My stomach dropped and I instantly recoiled, feeling immediately vulnerable. I was standing there, not only pregnant but also with my child. I grabbed my daughter's hand, scared of the world in a way I hadn't ever been before.

Get me out of this room! I made a sharp turn for the door and went straight home. I haven't been out to a medical appointment since that day, and my whole paradigm changed at that lab.

California went on lockdown two days later. And with these snowballing changes, I began questioning what a birth at a medical facility would look like as thousands of people—sick people and healthcare workers—get hit by this pandemic in a place without enough resources to help them out.

There is no short supply of unsettling tales to lose yourself in. I have heard stories of mothers in Seattle giving birth in hallways because there are no beds left. There have been many stories of overcrowding due to the influx of COVID-19 patients. I've read accounts of women in New York being told they must deliver their babies without even one support person or partner in the room in an attempt to keep visitor numbers down and protect undersupplied hospital staff.

These stories replay in my mind as I float through day after day in quarantine at home with my 2-year-old daughter. "Can I kiss baby sister?" she asks innocently.

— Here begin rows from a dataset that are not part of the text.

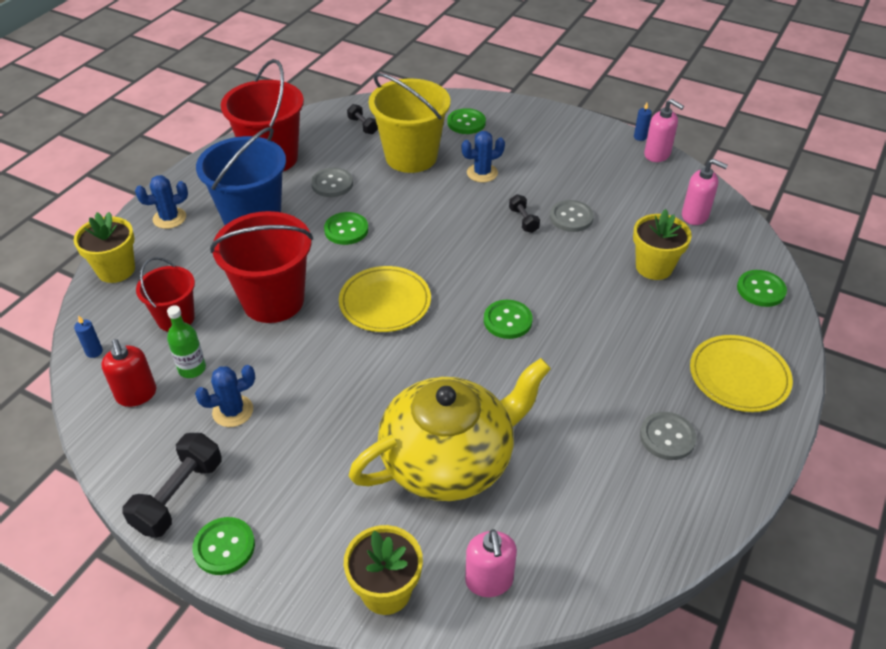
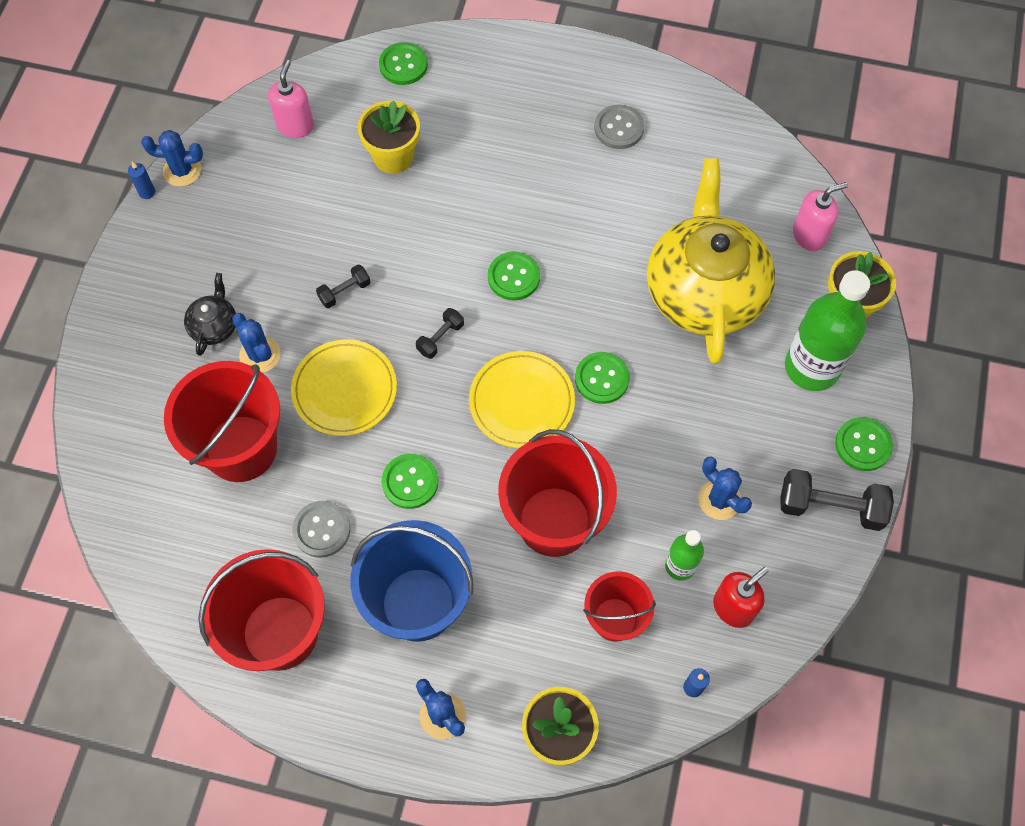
camera: 105 degrees left, 20 degrees up
(328, 529) = (812, 367): none -> green bottle
(363, 126) = (178, 533): black dumbbell -> black dumbbell (440, 338)
(411, 157) = (241, 448): yellow bucket -> red bucket
(449, 459) = (704, 290): yellow teapot -> yellow teapot turned 45 degrees clockwise
(466, 123) = (147, 399): green button -> green button (601, 379)
(514, 155) = (214, 326): none -> black teapot
(571, 217) = (327, 244): grey button -> none
(657, 154) = (182, 171): pink soap dispenser -> blue cactus
(739, 376) = (528, 79): yellow plate -> yellow plate (344, 390)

"Ohhh! Yes, baby," I reply to her as I snap out of my thoughts and into my current reality, smiling at her sweet face.

I am living in a world of two extremes. On one hand, it is intoxicatingly beautiful—we have been "forced" into slow quality family time with one another. But we're also living in anxiety about the fear around us. Thousands of people will need hospital care in California and I can't help but wonder how this will affect my baby's birth.

So this begs the questions I believe we must all ask of ourselves: What do I have control over at this time? What will my takeaways be when I look back and reflect on how these pages of my life were written? What are the things I find the most valuable and how do I retain those things so when I look back at how this all played out, I will still be in awe of the beauty within chaos?

For me, this experience has led me to deeply consider the idea of having our daughter at home as long as that is a safe option for me. After much research, I have found a midwife I trust. I have also started looking into my insurance options and playing out worst-case scenarios knowing that decision time will soon be upon me.

This change means facing my fears about pushing a baby out without the safety net of already being in the hospital should an emergency occur. This challenge means believing in myself, my baby and my midwife to work together in order to do something I feel I was made to do. This new potential birth plan means casting aside worried friends' and my OBGYN's judgments about my having a homebirth and instead, confidently believe in my own decision—should it be the one I make.

But quite candidly, deciding to "follow my mom gut" has been an exciting and freeing feeling from the stress of this pandemic. The idea of walking freely in my backyard while in labor, potentially sleeping in my bed the night of delivery and importantly, holding my husband's hand throughout the birth of our last baby gives me romantic feelings for a reason.

We enter this ocean of motherhood accepting an atmosphere of imperfection and uncertainty. Very quickly after giving birth, our bodies and natural instincts remind us that the world doesn't always feel safe enough for our perfect little babies. Our minds paddle over small waves of fear like surfers going out to sea—distracted drivers, chemical pollutants, too much screen time—we let the water break over our heads, emerging in the valleys of the waves. We see the beautiful break in the water in front of us and forgive ourselves for the fear, as our hair has become wet and our skin a little more wrinkly and sunkissed.

Our children are the future in front of us. We mothers are propelled to move forward and past fears by our innate love for them. When looking at the big picture in front of me—delivering a child at this very scary time—I am finding it more important than ever to remember I am still pointing towards my own destiny, no matter what decision I make.